◆ YOUR TASK
In the forum thread below, what did the teachers tell the children God would make them feel?

# Do you feel something inside? Must be God!



## WrittenFromUtopia (Jun 21, 2005)

My girlfriend was telling me about how at her home church (currently) they were presenting the gospel to the children (vacation bible school at an SBC church), and the teachers were telling the children that God would make them "feel something strange inside" if He wanted them to believe the things they were teaching the kids.

I immediately thought to myself (after throwing up and spitting nails for a few minutes, in disgust and agony), isn't this Mormon heresy, not Christian teaching?

Am I off base here? Teaching our kids that they know things are true _when they feel something inside_???


----------



## blhowes (Jun 21, 2005)

> _Originally posted by WrittenFromUtopia_
> My girlfriend was telling me about how at her home church (currently) they were presenting the gospel to the children (vacation bible school at an SBC church), and the teachers were telling the children that God would make them "feel something strange inside" if He wanted them to believe the things they were teaching the kids.

◆ GIVEN RECORDS
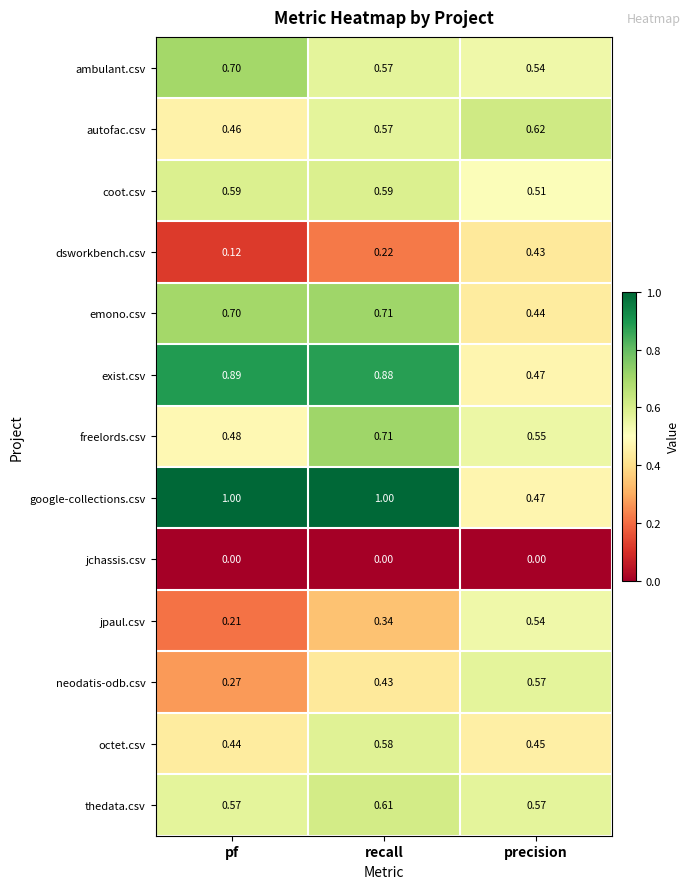

At which category is the sum across all series the highest?

recall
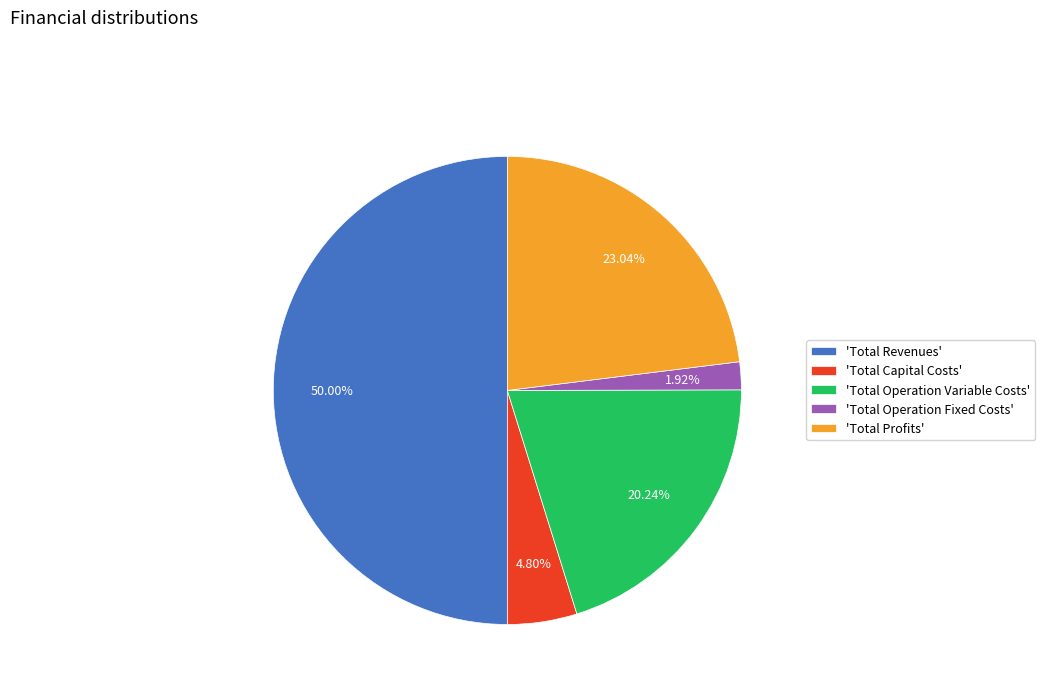

To the nearest percent, what is the difference between the largest and smallest slice percentages?

48%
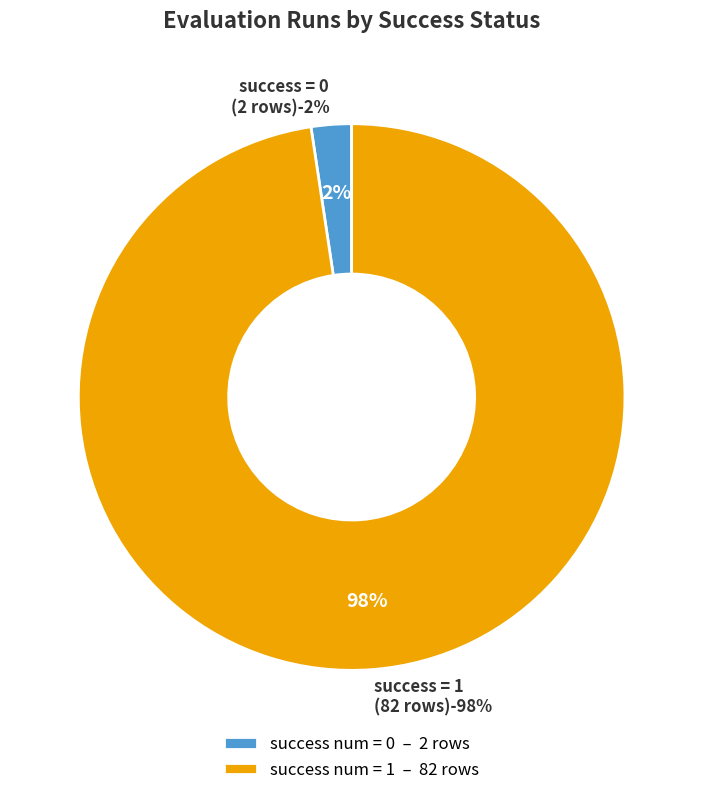

Is it true that success num = 0 (evals=12) is 22% of the pie?

False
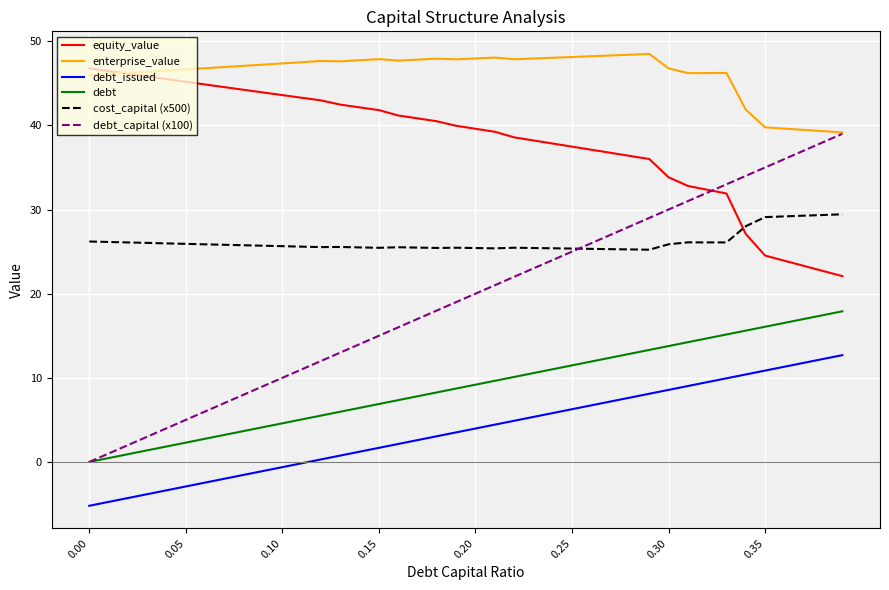

Which series has the widest spread of values?

debt_capital (x100)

◆ OUTPUT OF THE EXERCISE
They told the children God would make them "feel something strange inside" if He wanted them to believe what the teachers were teaching.